As a tax-exempt organization it’s a bad situation to lose your exemption for a failure to file the required tax forms for three consecutive years. But, as the association that requested reinstatement of their status as a §501(c)(6) organization discovered in PLR 201622033, it’s worse to discover that the IRS believes you never really were qualified to be treated as such an organization.
The organization was an incorporated not for profit office condominium association. The organization had self-declared itself as an exempt §501(c)(6) organization. The IRC provides the following types of organizations that qualify as a §501(c)(6) organization:
(6) Business leagues, chambers of commerce, real-estate boards, boards of trade, or professional football leagues (whether or not administering a pension fund for football players), not organized for profit and no part of the net earnings of which inures to the benefit of any private shareholder or individual.
In part Regulation 1.501(c)(6)-1 provides the following additional details for this definition:
A business league is an association of persons having some common business interest, the purpose of which is to promote such common interest and not to engage in a regular business of a kind ordinarily carried on for profit. It is an organization of the same general class as a chamber of commerce or board of trade. Thus, its activities should be directed to the improvement of business conditions of one or more lines of business as distinguished from the performance of particular services for individual persons.
The letter ruling also notes Revenue Ruling 73-411 that describes an organization which did not meet the business league definition:
Rev. Rul. 73-411; 1973-2 C.B. 180; 1973 held a shopping center merchants’ association whose membership is restricted to and required of the tenants of a one-owner shopping center and their common lessor, and whose activities are directed to promoting the general business interests of its members, does not qualify as a business league or chamber of commerce under section 501(c)(6) of the Code. The organization’s activities were not directed at improvement of business conditions of one or more lines of business or business conditions of any community as a whole, within the meaning of section 501(c)(6) of the Code. They serve instead the individual business interests of the owner of the shopping center and, therefore, fall outside the scope of the exemption accorded by section 501(c)(6). The same conclusion applies with respect to those phases of the organization’s activities that relate to such matters as the maintenance and policing of the shopping areas, walkways and parking areas, hours of business, and similar functions. These activities are characteristic of a tenants’ association, rather than of a chamber of commerce or trade association and fall short of supporting any section 501(c)(6) exemption for the organization because they primarily serve special interests of the members related to their status as tenants of a common facility rather than any common business purposes in relation to the status of the members as representatives of the commercial interests of a community.

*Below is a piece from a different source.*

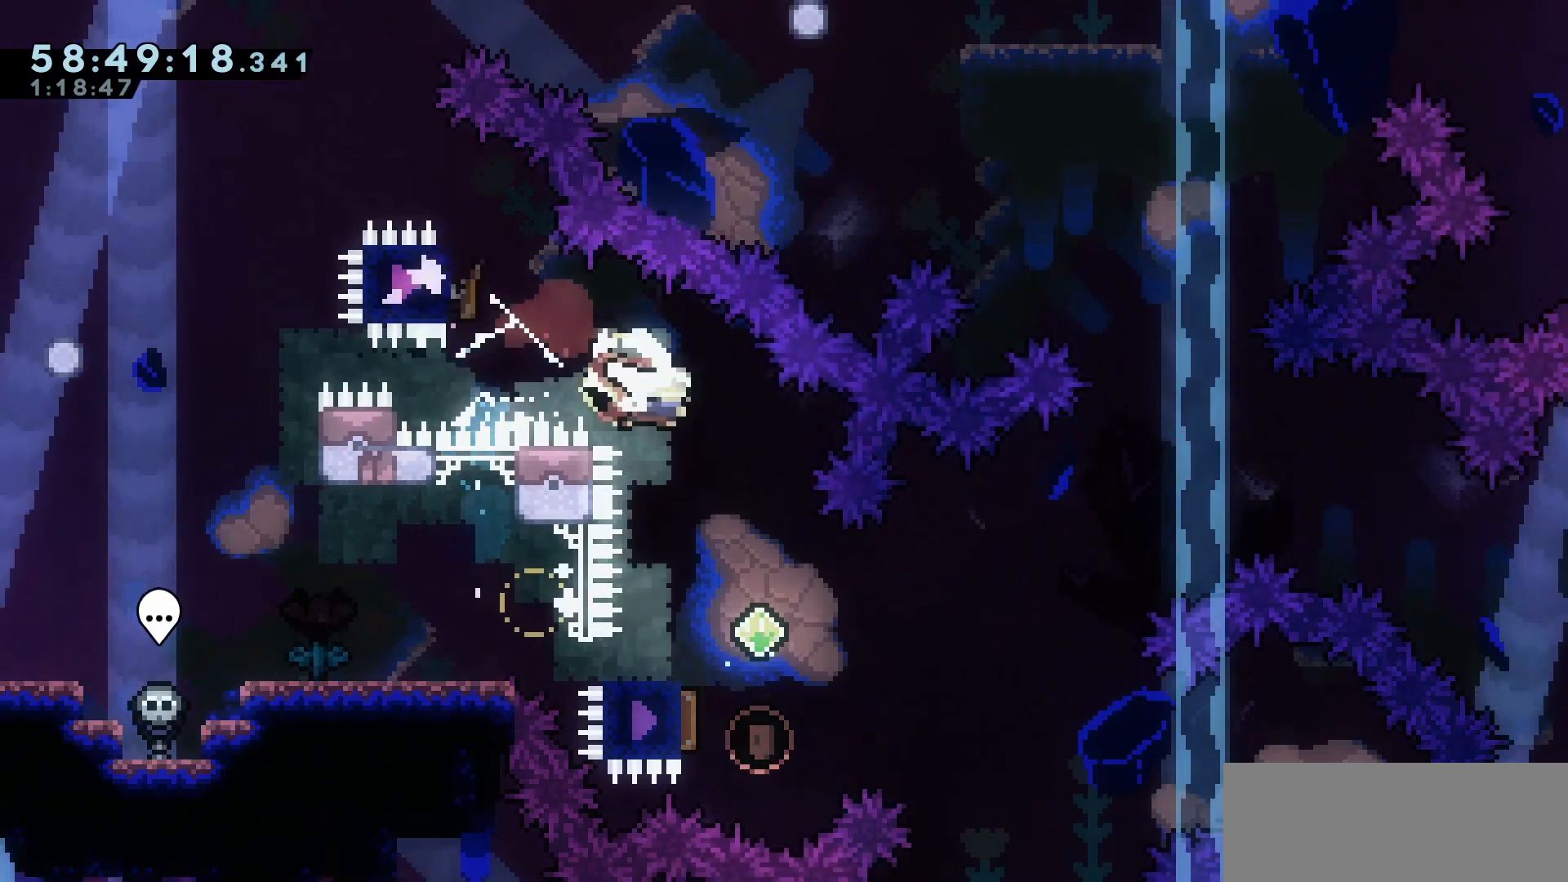
{"keys": ["dash", "up"], "events": [[67, "dash", "down"], [200, "dash", "up"], [250, "down", "up"], [400, "dash", "down"], [400, "up", "down"]]}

The IRS also notes a Supreme Court case that looked at a similar question of benefits to members of the organization instead of the business community as a whole:
In Indiana Retail Hardware Assn., Inc. v. United States (1966), 177 Ct. Cl. 288, the Court held that when conducting particular services for members is a substantial activity of an organization, the organization will be precluded from exemption under section 501(c)(6) of the Code.
The association argued that they were not the same as those organizations described in Revenue Ruling 73-411 and in Indiana Retail Hardware Assn., Inc.:
You claim to be a business league, which is comprised of the owners of an office condominium community, having the common business interest of promoting, maintaining and improving the overall business conditions within your community. You claim that this is a line of business.
You contend that your members represent a “line of business” as defined in Section 501(c)(6) of the Code. You argue you are not similar to the organization described in Revenue Ruling 73-411 because the organization in that ruling furthered the for-profit interests of the owner of a retail shopping center whereas you improve the business conditions of the condominium “community.”
Effectively, they argued that they improved the business conditions for all of those with offices in the condominium, thus they were a business community and the organization functioned much like a (very small) local chamber of commerce.
The IRS did not accept this view, noting:
Your members have no common business interest other than owning a unit in your office condominium “community.” Therefore, you are not promoting the interests of one or more lines of business. Your activities focus solely on maintaining the condominium property, not furthering business interests. These activities constitute services to members that would have to be performed by your individual member businesses if not for you. You are essentially a condominium association which maintains a building for your owners, not a business league that is formed for the promotion of business interests of one or more lines of business.